TASK — Write out the listing below in full and exactly, leaving out every picture.

LISTED ENTRIES —
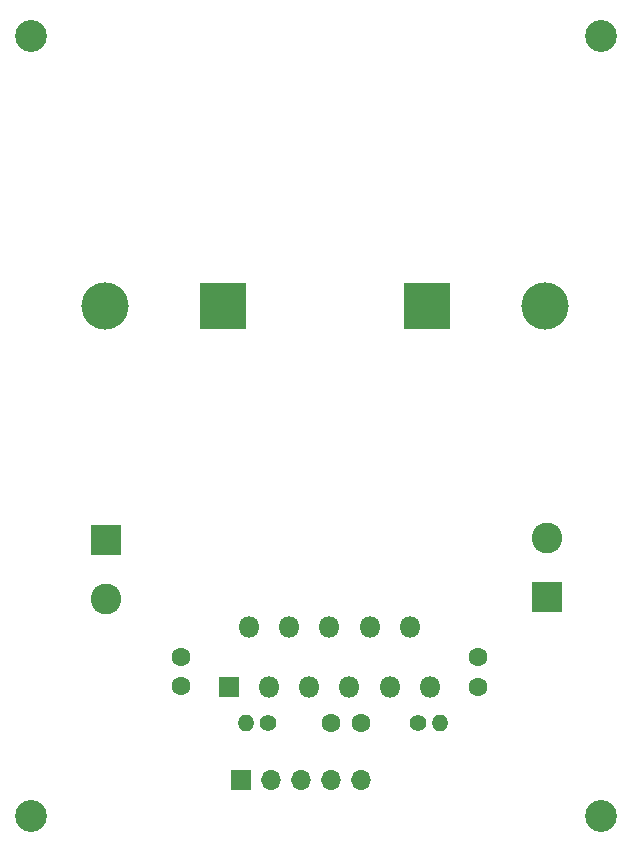
<source format=gts>
G04 #@! TF.GenerationSoftware,KiCad,Pcbnew,(5.1.10)-1*
G04 #@! TF.CreationDate,2021-11-01T20:38:17+03:00*
G04 #@! TF.ProjectId,cmd_module_booster,636d645f-6d6f-4647-956c-655f626f6f73,rev?*
G04 #@! TF.SameCoordinates,Original*
G04 #@! TF.FileFunction,Soldermask,Top*
G04 #@! TF.FilePolarity,Negative*
%FSLAX46Y46*%
G04 Gerber Fmt 4.6, Leading zero omitted, Abs format (unit mm)*
G04 Created by KiCad (PCBNEW (5.1.10)-1) date 2021-11-01 20:38:17*
%MOMM*%
%LPD*%
G01*
G04 APERTURE LIST*
%ADD10C,2.700000*%
%ADD11O,1.700000X1.700000*%
%ADD12R,1.700000X1.700000*%
%ADD13C,2.600000*%
%ADD14R,2.600000X2.600000*%
%ADD15C,4.000000*%
%ADD16R,4.000000X4.000000*%
%ADD17O,1.800000X1.800000*%
%ADD18R,1.800000X1.800000*%
%ADD19O,1.400000X1.400000*%
%ADD20C,1.400000*%
%ADD21C,1.600000*%
G04 APERTURE END LIST*
D10*
X139700000Y-160020000D03*
X139700000Y-93980000D03*
X91440000Y-160020000D03*
X91440000Y-93980000D03*
D11*
X119380000Y-156972000D03*
X116840000Y-156972000D03*
X114300000Y-156972000D03*
X111760000Y-156972000D03*
D12*
X109220000Y-156972000D03*
D13*
X135128000Y-136478000D03*
D14*
X135128000Y-141478000D03*
D15*
X97696000Y-116840000D03*
D16*
X107696000Y-116840000D03*
D15*
X134968000Y-116840000D03*
D16*
X124968000Y-116840000D03*
D17*
X125204000Y-149098000D03*
X123504000Y-144018000D03*
X121804000Y-149098000D03*
X120104000Y-144018000D03*
X118404000Y-149098000D03*
X116704000Y-144018000D03*
X115004000Y-149098000D03*
X113304000Y-144018000D03*
X111604000Y-149098000D03*
X109904000Y-144018000D03*
D18*
X108204000Y-149098000D03*
D19*
X109606000Y-152146000D03*
D20*
X111506000Y-152146000D03*
D19*
X126106000Y-152146000D03*
D20*
X124206000Y-152146000D03*
D13*
X97790000Y-141652000D03*
D14*
X97790000Y-136652000D03*
D21*
X129286000Y-146598000D03*
X129286000Y-149098000D03*
X104140000Y-149058000D03*
X104140000Y-146558000D03*
X119340000Y-152146000D03*
X116840000Y-152146000D03*
M02*

</source>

EXERCISE OUTPUT —
<source format=gts>
G04 #@! TF.GenerationSoftware,KiCad,Pcbnew,(5.1.10)-1*
G04 #@! TF.CreationDate,2021-11-01T20:38:17+03:00*
G04 #@! TF.ProjectId,cmd_module_booster,636d645f-6d6f-4647-956c-655f626f6f73,rev?*
G04 #@! TF.SameCoordinates,Original*
G04 #@! TF.FileFunction,Soldermask,Top*
G04 #@! TF.FilePolarity,Negative*
%FSLAX46Y46*%
G04 Gerber Fmt 4.6, Leading zero omitted, Abs format (unit mm)*
G04 Created by KiCad (PCBNEW (5.1.10)-1) date 2021-11-01 20:38:17*
%MOMM*%
%LPD*%
G01*
G04 APERTURE LIST*
%ADD10C,2.700000*%
%ADD11O,1.700000X1.700000*%
%ADD12R,1.700000X1.700000*%
%ADD13C,2.600000*%
%ADD14R,2.600000X2.600000*%
%ADD15C,4.000000*%
%ADD16R,4.000000X4.000000*%
%ADD17O,1.800000X1.800000*%
%ADD18R,1.800000X1.800000*%
%ADD19O,1.400000X1.400000*%
%ADD20C,1.400000*%
%ADD21C,1.600000*%
G04 APERTURE END LIST*
D10*
X139700000Y-160020000D03*
X139700000Y-93980000D03*
X91440000Y-160020000D03*
X91440000Y-93980000D03*
D11*
X119380000Y-156972000D03*
X116840000Y-156972000D03*
X114300000Y-156972000D03*
X111760000Y-156972000D03*
D12*
X109220000Y-156972000D03*
D13*
X135128000Y-136478000D03*
D14*
X135128000Y-141478000D03*
D15*
X97696000Y-116840000D03*
D16*
X107696000Y-116840000D03*
D15*
X134968000Y-116840000D03*
D16*
X124968000Y-116840000D03*
D17*
X125204000Y-149098000D03*
X123504000Y-144018000D03*
X121804000Y-149098000D03*
X120104000Y-144018000D03*
X118404000Y-149098000D03*
X116704000Y-144018000D03*
X115004000Y-149098000D03*
X113304000Y-144018000D03*
X111604000Y-149098000D03*
X109904000Y-144018000D03*
D18*
X108204000Y-149098000D03*
D19*
X109606000Y-152146000D03*
D20*
X111506000Y-152146000D03*
D19*
X126106000Y-152146000D03*
D20*
X124206000Y-152146000D03*
D13*
X97790000Y-141652000D03*
D14*
X97790000Y-136652000D03*
D21*
X129286000Y-146598000D03*
X129286000Y-149098000D03*
X104140000Y-149058000D03*
X104140000Y-146558000D03*
X119340000Y-152146000D03*
X116840000Y-152146000D03*
M02*

</source>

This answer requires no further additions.